▶ **What this task involves**:
Below are lines of data, and only some are wanted. Please repeat exactly those from the line that has "left front paw: (368, 361)" through the line that has "right back paw: (155, 352)".

▶ **Exercise material**:
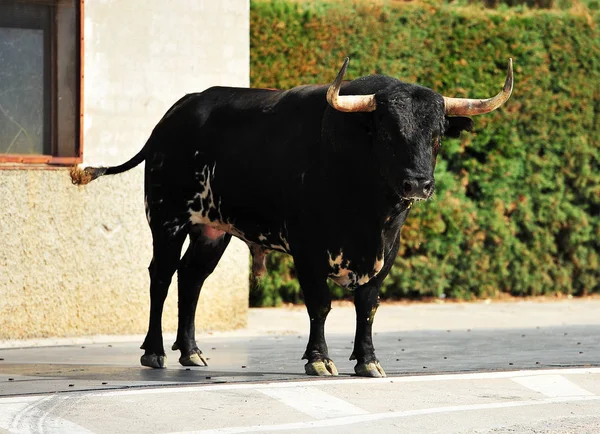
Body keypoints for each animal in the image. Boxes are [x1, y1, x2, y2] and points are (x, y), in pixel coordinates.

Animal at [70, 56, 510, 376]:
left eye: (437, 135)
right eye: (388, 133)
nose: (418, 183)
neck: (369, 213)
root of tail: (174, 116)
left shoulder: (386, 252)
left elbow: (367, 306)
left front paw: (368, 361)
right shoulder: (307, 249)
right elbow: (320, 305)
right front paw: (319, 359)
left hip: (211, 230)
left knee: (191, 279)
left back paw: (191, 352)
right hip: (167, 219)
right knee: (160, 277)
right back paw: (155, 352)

* * *

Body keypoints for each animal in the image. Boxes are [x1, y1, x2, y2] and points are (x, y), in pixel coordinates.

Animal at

▶ **Result of the exercise**:
left front paw: (368, 361)
right shoulder: (307, 249)
right elbow: (320, 305)
right front paw: (319, 359)
left hip: (211, 230)
left knee: (191, 279)
left back paw: (191, 352)
right hip: (167, 219)
right knee: (160, 277)
right back paw: (155, 352)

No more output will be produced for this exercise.